# Pythagorean triples

• Mar 17th 2009, 04:35 PM
john_n82
Pythagorean triples
Find all Pythagorean triples (not necessary primitive) with one of the three integers equal to 16. (i.e. x, y, z in N* with x^2 + y^2 = z^2 and 16 in {x, y, z}).

I know how to find the answer for this problem but don't know how to show my answer in a proper way. The answer is {(16, 12, 20), (12, 16, 20), (16, 30, 34), (30, 16, 34), (16, 63, 65), (63, 16, 65)}. Please help me to show all the steps.
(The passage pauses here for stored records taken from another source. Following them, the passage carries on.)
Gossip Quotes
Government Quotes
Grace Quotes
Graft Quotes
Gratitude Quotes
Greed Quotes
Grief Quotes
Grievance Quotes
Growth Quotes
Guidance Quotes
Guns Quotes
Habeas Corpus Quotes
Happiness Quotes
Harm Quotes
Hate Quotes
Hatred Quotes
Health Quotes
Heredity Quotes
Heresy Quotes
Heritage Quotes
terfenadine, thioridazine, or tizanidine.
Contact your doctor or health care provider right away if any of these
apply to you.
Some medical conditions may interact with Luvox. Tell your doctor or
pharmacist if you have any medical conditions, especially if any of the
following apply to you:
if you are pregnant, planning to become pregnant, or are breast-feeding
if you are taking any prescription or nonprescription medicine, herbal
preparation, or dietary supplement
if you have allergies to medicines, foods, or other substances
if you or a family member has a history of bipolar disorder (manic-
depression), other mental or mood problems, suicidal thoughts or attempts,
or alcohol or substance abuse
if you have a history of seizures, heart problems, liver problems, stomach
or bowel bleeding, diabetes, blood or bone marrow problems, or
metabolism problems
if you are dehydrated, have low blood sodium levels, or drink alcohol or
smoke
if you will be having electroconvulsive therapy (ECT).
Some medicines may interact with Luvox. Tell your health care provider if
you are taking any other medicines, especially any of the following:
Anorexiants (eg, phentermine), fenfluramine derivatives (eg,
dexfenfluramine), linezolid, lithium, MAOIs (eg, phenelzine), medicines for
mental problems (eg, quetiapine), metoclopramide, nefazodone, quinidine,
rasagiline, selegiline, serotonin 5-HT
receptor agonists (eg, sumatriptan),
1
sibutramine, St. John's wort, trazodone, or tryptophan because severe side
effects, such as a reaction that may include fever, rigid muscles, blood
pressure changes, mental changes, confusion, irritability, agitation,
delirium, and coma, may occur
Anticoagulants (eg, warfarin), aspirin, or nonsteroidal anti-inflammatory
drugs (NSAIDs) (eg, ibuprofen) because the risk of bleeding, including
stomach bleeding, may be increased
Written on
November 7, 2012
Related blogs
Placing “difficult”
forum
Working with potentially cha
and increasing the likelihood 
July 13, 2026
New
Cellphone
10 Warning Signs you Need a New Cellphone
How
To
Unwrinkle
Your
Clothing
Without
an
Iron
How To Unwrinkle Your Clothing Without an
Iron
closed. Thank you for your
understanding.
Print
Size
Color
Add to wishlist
Thank you so much.
• Mar 17th 2009, 05:06 PM
PaulRS
• Case I : $\displaystyle z=16$ ( the case without solutions if you mean $\displaystyle \mathbb{N}^* = \mathbb{N}/\left\{ 0 \right\}$)

Note that: $\displaystyle x^2 + y^2 \equiv 0\left( {\bmod .4} \right) \Leftrightarrow x \equiv y \equiv 0\left( {\bmod .2} \right)$ Just because $\displaystyle x^2 \equiv 0,1\left( {\bmod .4} \right)\forall x \in \mathbb{Z}$

So: $\displaystyle x^2 + y^2 = 16^2$ implies that $\displaystyle x = 2x_1$ and $\displaystyle y=2y_1$ with $\displaystyle x_1,x_2 \in \mathbb{Z}^ +$

So: $\displaystyle x_1 ^2 + y_1 ^2 = 8^2$

And repeat the process until we get: $\displaystyle x_4 ^2 + y_4 ^2 = 1$ which is a contradiction since $\displaystyle x_4 ^2 + y_4 ^2 \geqslant 2$!

• Case II : Without loss of generality ( since we can exchange $\displaystyle x$ for $\displaystyle y$ freely) take $\displaystyle x=16$

We have: $\displaystyle 16^2 + y^2 = z^2$ and factorise $\displaystyle 16^2 =2^8 = z^2 - y^2 = \left( {z + y} \right) \cdot \left( {z - y} \right)$

So we must have (since 2 is prime) : $\displaystyle \left\{ \begin{gathered} z + y = 2^a \hfill \\ z - y = 2^b \hfill \\ \end{gathered} \right.$ for $\displaystyle a,b \in \mathbb{N}/a + b = 8$ and clearly $\displaystyle a > b$ since $\displaystyle y>0$

Sum the 2 equations to get: $\displaystyle 2 \cdot z = 2^a + 2^b$, $\displaystyle a > 0$ hence $\displaystyle 2z - 2^a = 2^b$ is even, and so $\displaystyle b>0$

Thus it follows: $\displaystyle \begin{gathered} z = 2^{a - 1} + 2^{b - 1} \hfill \\ y = 2^{a - 1} - 2^{b - 1} \hfill \\ \end{gathered}$ (*) (solve the system)

Now take $\displaystyle a,b \in \mathbb{N}/a > b > 0 \wedge a + b = 8$ and (*) will produce solutions (note that $\displaystyle 2a > a + b = 8 \Rightarrow a > 4$ hence $\displaystyle a$ can take 3 values $\displaystyle a=5,6,7$)

Remember to consider the case $\displaystyle y=16$ which is totally analogous, all you have to do is to exchange $\displaystyle x$ for $\displaystyle y$